Burned by Covid Supply Crunch, Hospitals in US Invest in Mask-making

Two days before Christmas, a cargo ship left Mumbai with a mask-making machine bound for Illinois-based OSF HealthCare, which will use the equipment to make its own N95 masks.

It isn’t the hospital group’s first foray into manufacturing. After COVID-19 border closures in early 2020 choked shipments from Asia, producer of about 80% of the world’s medical masks and protective gear, OSF and some other hospital groups started investing in U.S. production of key supplies including masks, gowns and critical pharmaceuticals.

The goal: Avoid a repeat of the early pandemic’s life-threatening shortages of essential protective gear – an effort that has become vitally important as schools, employers, consumers and the federal government are snapping up high-quality N95s and other masks to shield against the highly contagious Omicron variant.

Over the last eight months, OSF has turned out about a million surgical masks for staff and patients at its facilities, which serve nearly 3 million people in Illinois and Michigan, said Pinak Shah, OSF’s chief supply chain officer.

The new equipment is due to arrive in February, and once approved by the Food and Drug Administration, will produce around 1 million N95s annually. OSF’s two mask manufacturing projects will make it 100% self-reliant, Shah said.

OSF declined to disclose the machinery cost. It is expected to pay for itself in two years, versus 18 months for the surgical mask machine – a difference largely due to freight costs being nearly four times higher than usual, said Salvatore, Stile, president of logistics company Alba Wheels Up, who handled the N95 machinery shipment.

The investment is a hedge against uncertainties, said Shah.

”The manufacturing cost is a little higher than sourcing with a lower-cost competitor. However, it allows control of the market risk factor and spot shortage/back orders,” he said.
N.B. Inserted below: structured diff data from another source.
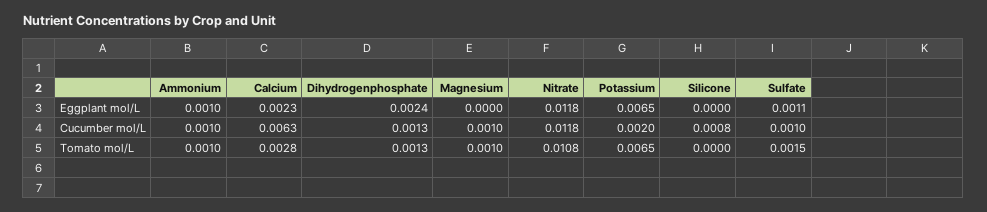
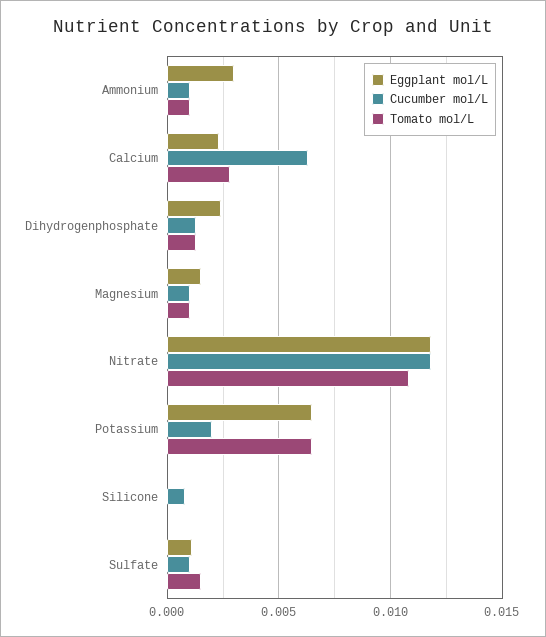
  {
    "Eggplant mol/L": {
-     "Ammonium": 0.001,
+     "Ammonium": 0.003,
      "Calcium": 0.0023,
      "Dihydrogenphosphate": 0.0024,
-     "Magnesium": 0,
+     "Magnesium": 0.0015,
      "Nitrate": 0.0118,
      "Potassium": 0.0065,
      "Silicone": 0,
      "Sulfate": 0.0011
    },
    "Cucumber mol/L": {
      "Ammonium": 0.001,
      "Calcium": 0.0063,
      "Dihydrogenphosphate": 0.0013,
      "Magnesium": 0.001,
      "Nitrate": 0.0118,
      "Potassium": 0.002,
      "Silicone": 0.0008,
      "Sulfate": 0.001
    },
    "Tomato mol/L": {
      "Ammonium": 0.001,
      "Calcium": 0.0028,
      "Dihydrogenphosphate": 0.0013,
      "Magnesium": 0.001,
      "Nitrate": 0.0108,
      "Potassium": 0.0065,
      "Silicone": 0,
      "Sulfate": 0.0015
    }
  }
Beyond that, participants say such projects help support and stabilize domestic manufacturing and downstream domestic supply chains, both of which are vulnerable to boom-and-bust demand cycles and the threat of China’s flooding the U.S. with very low-cost, and at times low-quality, alternatives.

LESSONS LEARNED

Michael Alkire, chief executive of hospital group purchasing organization Premier, told Reuters he doubled down on efforts to strengthen U.S. suppliers after January 2020, when China diverted Premier-bound N95 shipments from Taiwan for its own use.

For more than 18 months, Premier and rival Vizient have bolstered U.S. manufacturers via strategic partnerships, expansion funding, minority-stake investments and joint ventures. While Premier declined to reveal the value of its investments, Vizient put the total at more than $12 million.

Prestige Ameritech is a beneficiary of such dealmaking. Premier and 15 of its hospital members took an undisclosed minority stake in the Texas-based company in May 2020. The hospitals also pledged to buy a portion of their surgical masks and N95s from Prestige for up to six years. Vizient separately committed to buying 9 million N95 masks over a 12-month period.

”That’s what a company needs. It needs steady revenue,” said Prestige Ameritech founder and CEO Dan Reese, who added that his and other vetted U.S. mask makers ”prioritize and support healthcare providers.”

Prestige now supplies 100% of surgical masks and up to 80% of N95s at Baptist Health South Florida, said George Godfrey, the Miami-based group’s vice president of supply chain.

”It certainly reduces the risk profile of obtaining those goods during times when everyone is trying to source them,” Godfrey said of the Premier deal.

Hospital executives said the projects build clout in an industry where no single operator has the power of a ”big three” U.S. automaker or a leading retailer like Walmart or Amazon.com to wield significant sway over suppliers.

”We’re not just customers, we have a seat at the table,” said Bruce Radcliff, system vice president for supply chain at Advocate Aurora Health, a participant in several Premier production projects.

”The healthcare sector is trying to take control of its supply chain,” said Luis Arguello, president of DemeTECH, a Florida-based manufacturer of medical masks, sutures, COVID tests and other supplies. DemeTECH is talking with ”several” hospital groups seeking to invest, he said.

With ample production capacity at the ready, members of the American Mask Manufacturer’s Association (AMMA) believe domestic hospital supplies will remain secure throughout the Omicron surge.

Texas mask producer Armbrust American said demand from consumers and school districts virtually cleared its 32,000-square-foot distribution center that just a few days ago was packed with unsold masks for adults and children.

”It’s great because I’m not gonna have to go bankrupt,” said AMMA president and company CEO Lloyd Armbrust, who is again ramping up production.